11/01/2023

Por vezes,

só por vezes,

sinto-te na falta

como se fosse devastadora

a tempestade

que acontece em mim.


Preciso

regressar a ti,

apenas por um breve momento,

pelo tempo que me possas dar,

apenas o suficiente 

para eu 

voltar a respirar 

em mim.


Preciso

reter(-te) nas mãos,

só por um breve momento,

a água que me traz de volta.

04/01/2023

Limpa-me nas lágrimas.

Beija-me nos olhos.

Segura-me nas mãos.

Acende-me nas labaredas.

Apaga-me no anoitecer.

Suspende-me no tempo.

Mata-me ao amanhecer.

Recorda meu nome.

Cala-me na boca.

Repete-me no arrepender.

Desvasta-me no corpo.

Fere-me na língua.

Serena-me nas marés. 

Enrola-me na areia.

Suspende-me no tempo.

Grita-me no devir.

Diz-me que me queres.

Compreende-me na dor.

Deixa-me a queimar.

Arrepia-me no ouvir-te.

Canta-me no poema.

Faz-me partir.

Ajuda-me a chegar.

Mostra-me no caminho.

Atira-me ao mar.

Alimenta-me de ti.

Rasga-me a roupa.

Mata-me na sede.

Prolonga-me no momento.

Silencia meu grito.

Puxa-me para mais perto.

Suspende-me no tempo.

Deixa-me cair.

Volta para trás. 

Olha para mim.

Cala a minha dor.

Limpa-me nas tuas lágrimas.

Vou começar a queda com a dor suspensa nos asas dos lábios que seguram o grito em vácuo. 

Todos os passos chegam para chegar ao mesmo destino.
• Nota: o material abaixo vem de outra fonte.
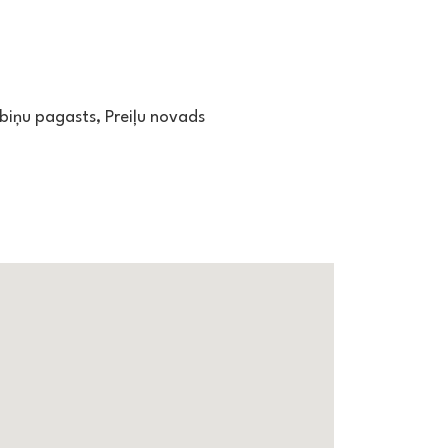
iebiņu pagasts, Preiļu novads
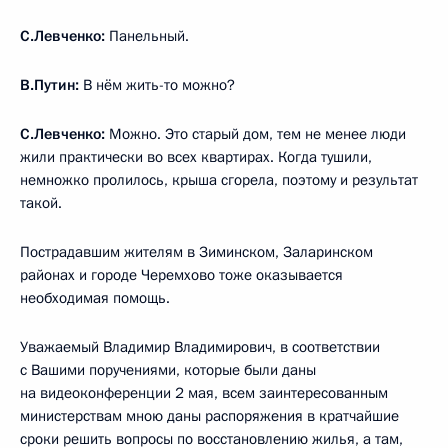
С.Левченко:
Панельный.
В.Путин:
В нём жить-то можно?
С.Левченко:
Можно. Это старый дом, тем не менее люди
жили практически во всех квартирах. Когда тушили,
немножко пролилось, крыша сгорела, поэтому и результат
такой.
Пострадавшим жителям в Зиминском, Заларинском
районах и городе Черемхово тоже оказывается
необходимая помощь.
Уважаемый Владимир Владимирович, в соответствии
с Вашими поручениями, которые были даны
на видеоконференции 2 мая, всем заинтересованным
министерствам мною даны распоряжения в кратчайшие
сроки решить вопросы по восстановлению жилья, а там,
Cair. 

O corpo sucumbe o zunido persistente que habita o interior da minha resistência. 

Minha voz não tem som. Se tentasse falar, soariam notas de um piano que se desafina no preciso momento em que embate de encontro às rochas do tempo já sido. 

Percorrem-me palavras arrepiadas pela pele do corpo. Sinto-me prestes a sangrar,  por dentro. A chorar, por fora. A cair, simplesmente a cair

02/01/2023

LadO B

o que queres de mim 

é o que habita o lado errado de quem eu sou.
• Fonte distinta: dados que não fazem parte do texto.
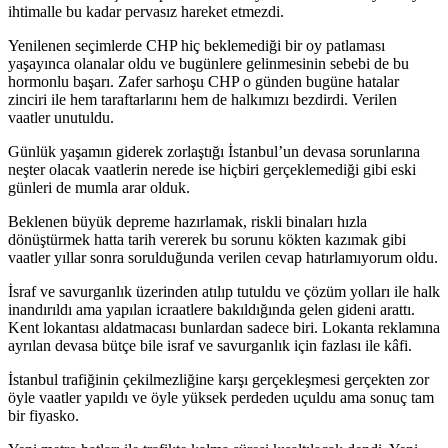
ihtimalle bu kadar pervasız hareket etmezdi.
Yenilenen seçimlerde CHP hiç beklemediği bir oy patlaması
yaşayınca olanalar oldu ve bugünlere gelinmesinin sebebi de bu
hormonlu başarı. Zafer sarhoşu CHP o günden bugüne hatalar
zinciri ile hem taraftarlarını hem de halkımızı bezdirdi. Verilen
vaatler unutuldu.
Günlük yaşamın giderek zorlaştığı İstanbul’un devasa sorunlarına
neşter olacak vaatlerin nerede ise hiçbiri gerçeklemediği gibi eski
günleri de mumla arar olduk.
Beklenen büyük depreme hazırlamak, riskli binaları hızla
dönüştürmek hatta tarih vererek bu sorunu kökten kazımak gibi
vaatler yıllar sonra sorulduğunda verilen cevap hatırlamıyorum oldu.
İsraf ve savurganlık üzerinden atılıp tutuldu ve çözüm yolları ile halk
inandırıldı ama yapılan icraatlere bakıldığında gelen gideni arattı.
Kent lokantası aldatmacası bunlardan sadece biri. Lokanta reklamına
ayrılan devasa bütçe bile israf ve savurganlık için fazlası ile kâfi.
İstanbul trafiğinin çekilmezliğine karşı gerçekleşmesi gerçekten zor
öyle vaatler yapıldı ve öyle yüksek perdeden uçuldu ama sonuç tam
bir fiyasko.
a perversão. a sujidade. o odor a fel, a sexo, a cinza e a lodo. 

o que amas de mim

é o que reside no lado errado do que precisas. 

a mão que fere. o olhar que nega. a pele que arrepia. o dominar do tempo. o espaço ocupado com todos os balaustres da tua forma. as paredes pintadas de negro. as feras à solta nos dedos. os gritos obscenos velados no silêncio da indiferença. a ternura que mente. 

queres que seja o que desejas que eu não chegue a ser. 

só sendo o que não deveria ser poderei ser o que queres que seja.  

o fosso. o abismo que te invoca à queda livre até

que embates na realidade do que não te posso ser e me deixas

despido

devassado

desmembrado

no golpe fatal que repousa, 

sereno, omisso, desalmado, silencioso, 

na profundidade atroz das tuas mãos.